Né en URSS, ukrainien, russe ou français, il endossa autant de nationalités que d’occupations. Il revient aujourd’hui au cinéma sous les traits de Ben Whishaw dans Limonov, la ballade, de Kirill Serebrennikov. Présenté à Cannes dans la sélection officielle, il sort en salles le 4 décembre.
Aux historiens, le cinéaste russe a, pour écrire son film, préféré un romancier français. Sa balade est en fait inspirée du roman d’Emmanuel Carrère sobrement intitulé Limonov. Sorti en 2011, l’ouvrage à la forme hybride a reçu le prix Renaudot, celui de la Langue française, le prix des Prix et le prix européen de littérature 2023 aux Pays-Bas.
Sa première édition chez P.O.L s’est écoulée à plus de 200 000 exemplaires. Emmanuel Carrère, qui a été consultant sur ce tournage, ne s’est, il faut dire, pas contenté d’écrire sur Édouard Limonov : après plusieurs rencontres, il a passé quinze jours à ses côtés en 2007, une aventure en Russie racontée dans Le dernier des possédés, reportage pour la revue XXI. À la publication du livre, Édouard Limonov déclara qu’il éprouvait « un plaisir malin à revenir chez les Français comme un héros de mythe », lui qui s’y sentait « trop russe ».
Journal d’un raté
Sur la mythification d’Édouard Limonov, Kirill Serebrennikov conserve une position floue. Comme le héros de son film, il a connu la dissidence et a été condamné à deux années d’assignation à résidence par le pouvoir russe qui l’accusait de détournement de fonds publics, quand la véritable raison de cette condamnation semblait pencher vers des motifs politiques.
Mais les points communs s’arrêtent là. Le réalisateur rappelle notamment dans son long métrage les positions politiques de Limonov sur la situation ukrainienne qui s’est intensifiée pendant la production du film, qui dura cinq ans.

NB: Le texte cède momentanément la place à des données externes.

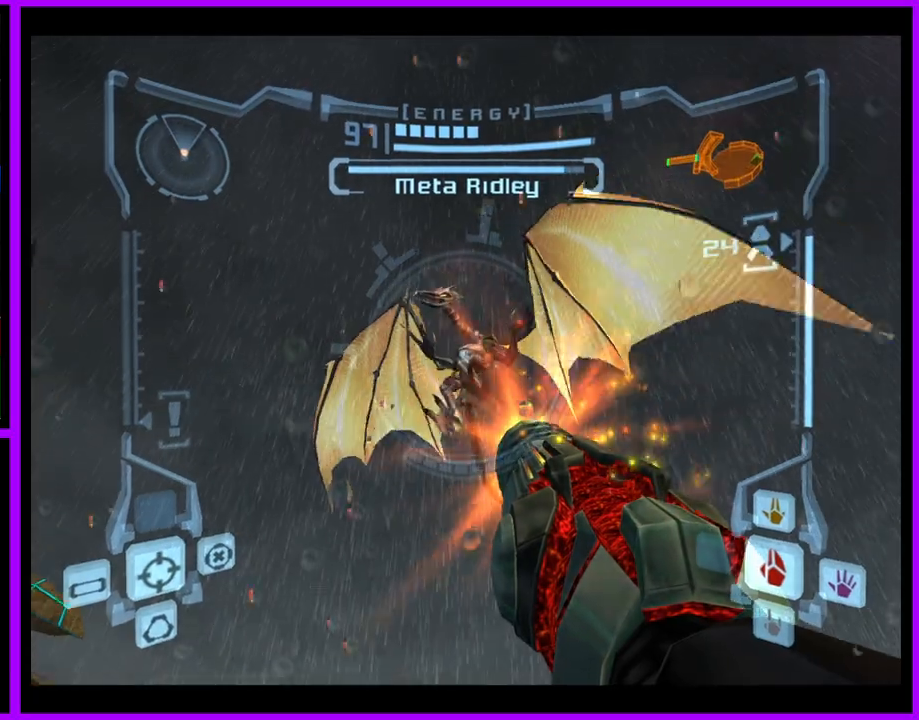
{"buttons": ["A", "L1"], "left_stick": "up", "right_stick": "center", "events": [[167, "A", "up"], [200, "left_stick", "up-left"], [283, "A", "down"], [367, "left_stick", "up"]]}
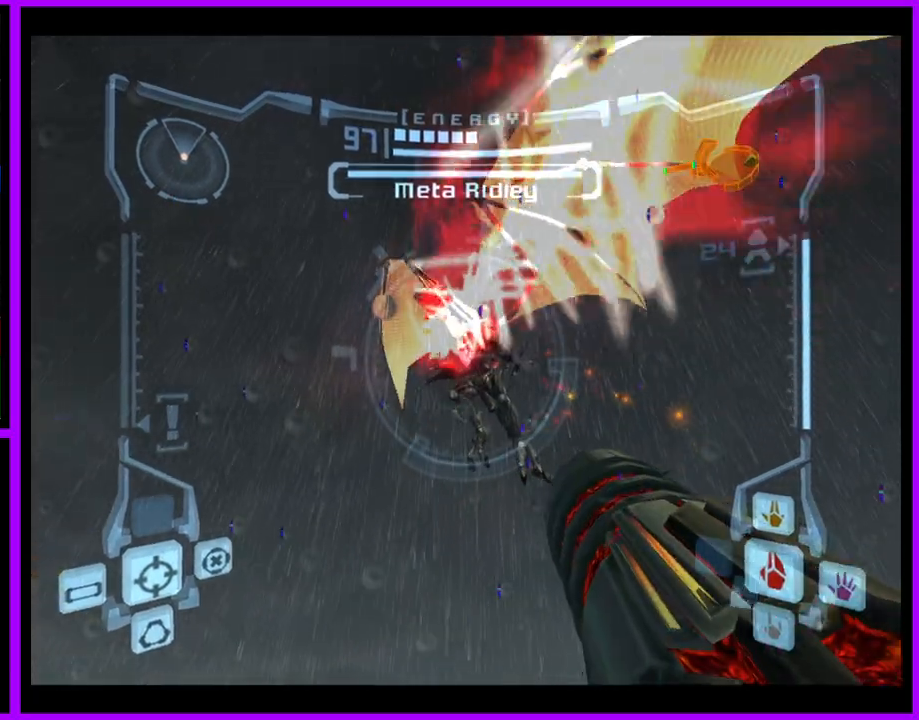
{"buttons": ["A", "L1"], "left_stick": "up-left", "right_stick": "center", "events": [[33, "left_stick", "up-left"]]}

C’est ainsi sous une forme débridée que Kirill Serebrennikov touille les neurones et l’imaginaire de l’Ukrainien, en zoomant sur sa période new-yorkaise. Bercée par la musique du Velvet Underground, elle est la plus riche du film, s’épanche en références au cinéma américain des seventies, mais sans gratuité. On retrouve bien, dans ce rythme volubile, le style du réalisateur qui, déjà, dans son précédent film La fièvre de Petrov, traînait son public à travers plusieurs tableaux inventés par l’esprit sans repos d’un homme malade. Sans repos, Édouard Limonov l’était aussi. Mais qui était-il vraiment ? Même lui semblait l’ignorer, jusqu’à son dernier soupir en 2020.